- _Record excerpts_:
= = = = = = =

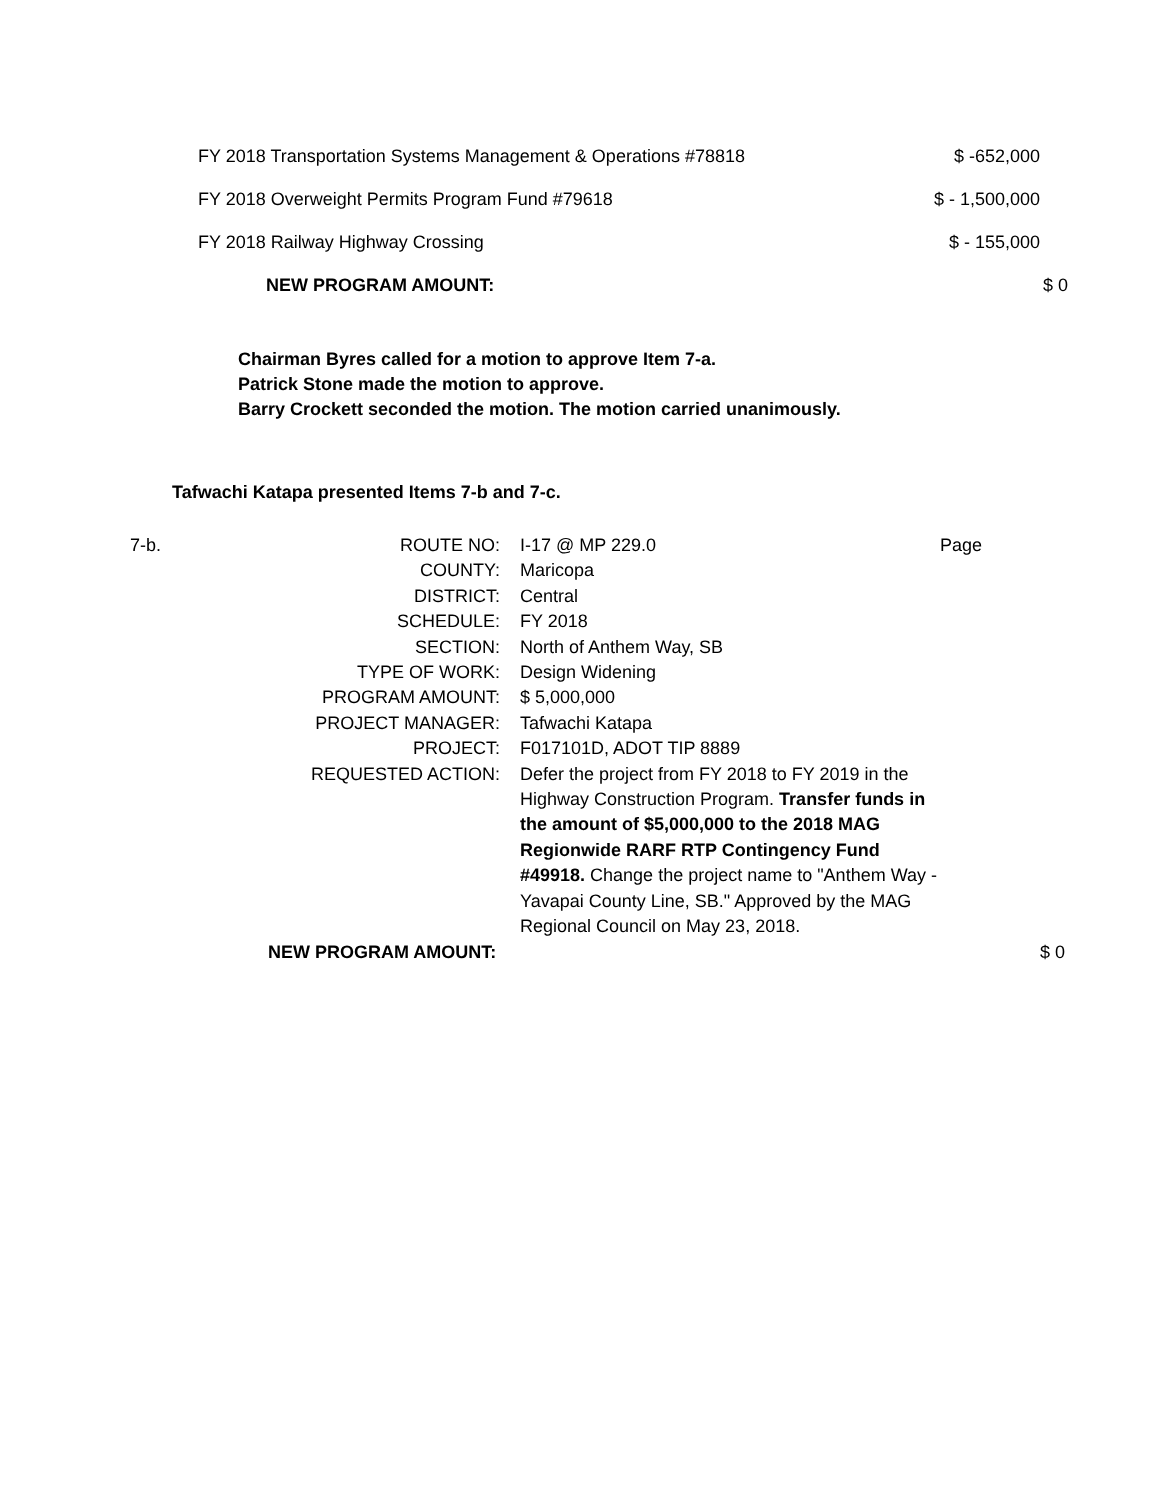| FY 2018 Transportation Systems Management & Operations #78818 | $ -652,000 |
| FY 2018 Overweight Permits Program Fund #79618 | $ - 1,500,000 |
| FY 2018 Railway Highway Crossing | $ - 155,000 |
| NEW PROGRAM AMOUNT: | $ 0 |
Chairman Byres called for a motion to approve Item 7-a.
Patrick Stone made the motion to approve.
Barry Crockett seconded the motion. The motion carried unanimously.
Tafwachi Katapa presented Items 7-b and 7-c.
| 7-b. | ROUTE NO: | I-17 @ MP 229.0 | Page |
| | COUNTY: | Maricopa | |
| | DISTRICT: | Central | |
| | SCHEDULE: | FY 2018 | |
| | SECTION: | North of Anthem Way, SB | |
| | TYPE OF WORK: | Design Widening | |
| | PROGRAM AMOUNT: | $ 5,000,000 | |
| | PROJECT MANAGER: | Tafwachi Katapa | |
| | PROJECT: | F017101D, ADOT TIP 8889 | |
| | REQUESTED ACTION: | Defer the project from FY 2018 to FY 2019 in the Highway Construction Program. Transfer funds in the amount of $5,000,000 to the 2018 MAG Regionwide RARF RTP Contingency Fund #49918. Change the project name to "Anthem Way - Yavapai County Line, SB." Approved by the MAG Regional Council on May 23, 2018. | |
| NEW PROGRAM AMOUNT: | | | $ 0 |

= = = = = = =

- _Action item_:
Find every line in the records that contains the word "motion"; copy those lines.

- _Output for this task_:
Chairman Byres called for a motion to approve Item 7-a.
Patrick Stone made the motion to approve.
Barry Crockett seconded the motion. The motion carried unanimously.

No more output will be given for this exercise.